STUDY TEXT ▸
((

Tips on attending your first Steampunk events

Tips on attending your first Steampunk events

Photos © 2010 - 2016 Babette Daniels Photography Purchase your copy of this image at http://www.babetted.com/Events/Steampunk/SPWF2016

“A Full Head Of Tea” – by Babs Who Takes Pictures

Steampunk is unlike any other genre in that no single voice or authority gets to make the rules.  That gives you tremendous freedom.  There was a brief time when some Steampunks thought you had to be fancy and standoffish.  That was years ago, and those people pretty much all stopped hanging out with us.  Now, you can just come and have fun!

Here are some bits of things I’ve learned after seven years of running the world’s largest Steampunk event:

  1.  Don’t worry about dressing up too much – unless you want to!  Steampunk is, above all things, friendly, welcoming, and accepting.  While most people enjoy wearing more Steampunish gear or garb, you aren’t required to (unless it’s a formal ball or something, but personally, I’ve never attended a Steampunk event with a dress code, and I don’t think I’d want to.)  And it’s okay if you make your own, if it’s not professional, if it’s simple.  It’s also okay if you got it at Hot Topic.  We love to admire what you wear, but we care a LOT more about YOU than about what you wear.
  2. Be friendly!  That doesn’t mean you have to be super social – it’s fine to be shy.  But in Steampunk, everyone, from the biggest names down to the newest fans, is an equal.  We hang out, we drink tea together, we have good times.
  3. Do patronize Steampunk artists and creators, if you can afford it.  I can’t think of anyone who makes a ton of cash doing Steampunk; we do it because we love it.  Help encourage more Steampunk creation – if you choose to spend money on stuff, consider buying it from people who make Steampunk art, clothing, music, gadgets, or entertainment.

))

SUPPLIED INFORMATION ▸

((

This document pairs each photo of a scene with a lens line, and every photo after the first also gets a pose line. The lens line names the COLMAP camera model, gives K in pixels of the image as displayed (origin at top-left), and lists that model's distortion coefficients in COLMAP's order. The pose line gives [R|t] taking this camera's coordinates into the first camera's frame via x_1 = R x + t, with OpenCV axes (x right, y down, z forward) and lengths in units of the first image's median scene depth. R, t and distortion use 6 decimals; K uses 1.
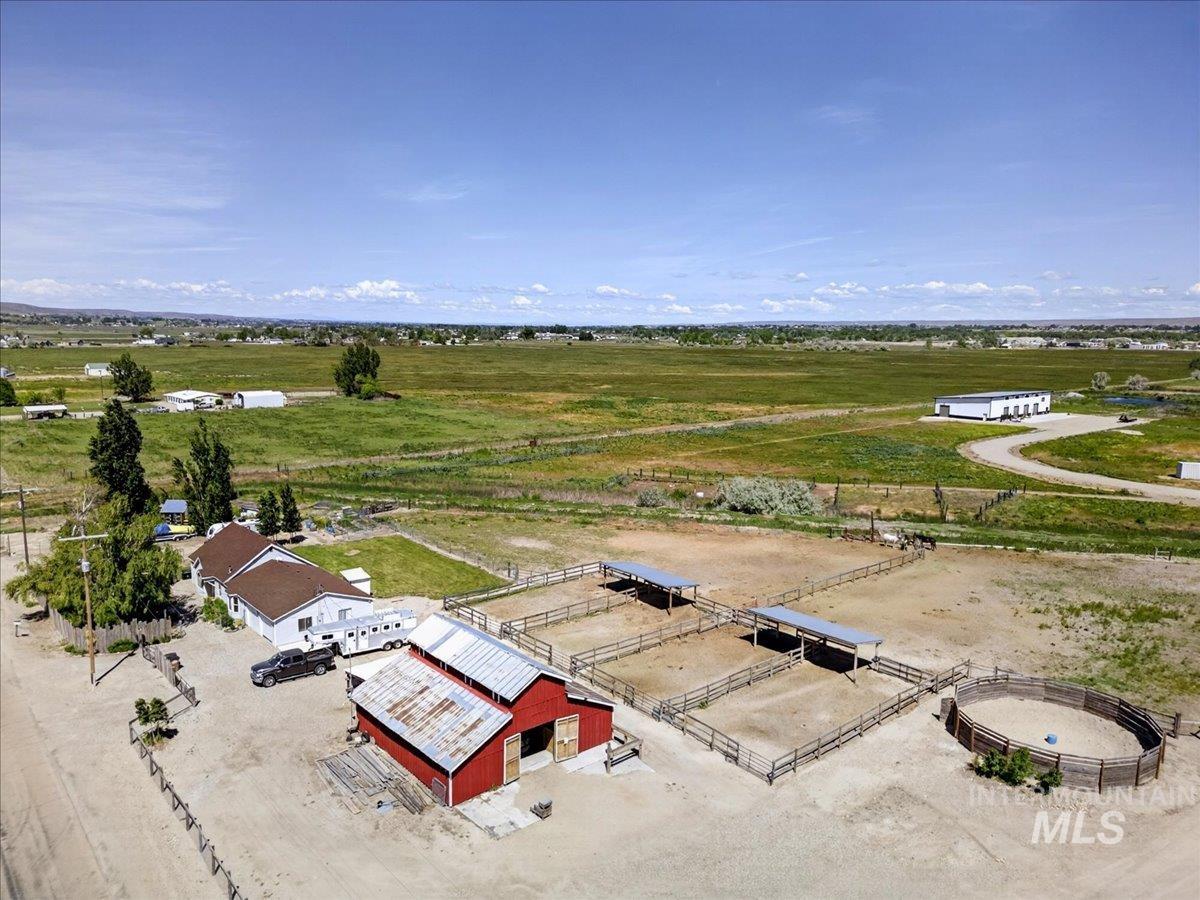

))

PROBLEM A ▸
Reproduce the stretch of the Steampunk tips from "1.  Don’t worry" through "what you wear.".
PROBLEM B ▸
In one to three sentences, explain why the Steampunk tips urge attendees to spend money with Steampunk artists and creators when they can afford it.
The data that accompanies the Steampunk tips is separate material.

RESPONSE AREA A ▸
1.  Don’t worry about dressing up too much – unless you want to!  Steampunk is, above all things, friendly, welcoming, and accepting.  While most people enjoy wearing more Steampunish gear or garb, you aren’t required to (unless it’s a formal ball or something, but personally, I’ve never attended a Steampunk event with a dress code, and I don’t think I’d want to.)  And it’s okay if you make your own, if it’s not professional, if it’s simple.  It’s also okay if you got it at Hot Topic.  We love to admire what you wear, but we care a LOT more about YOU than about what you wear.

RESPONSE AREA B ▸
The writer cannot think of anyone who makes a lot of money doing Steampunk, since people do it because they love it. Buying art, clothing, music, gadgets, or entertainment from those creators helps encourage more Steampunk creation.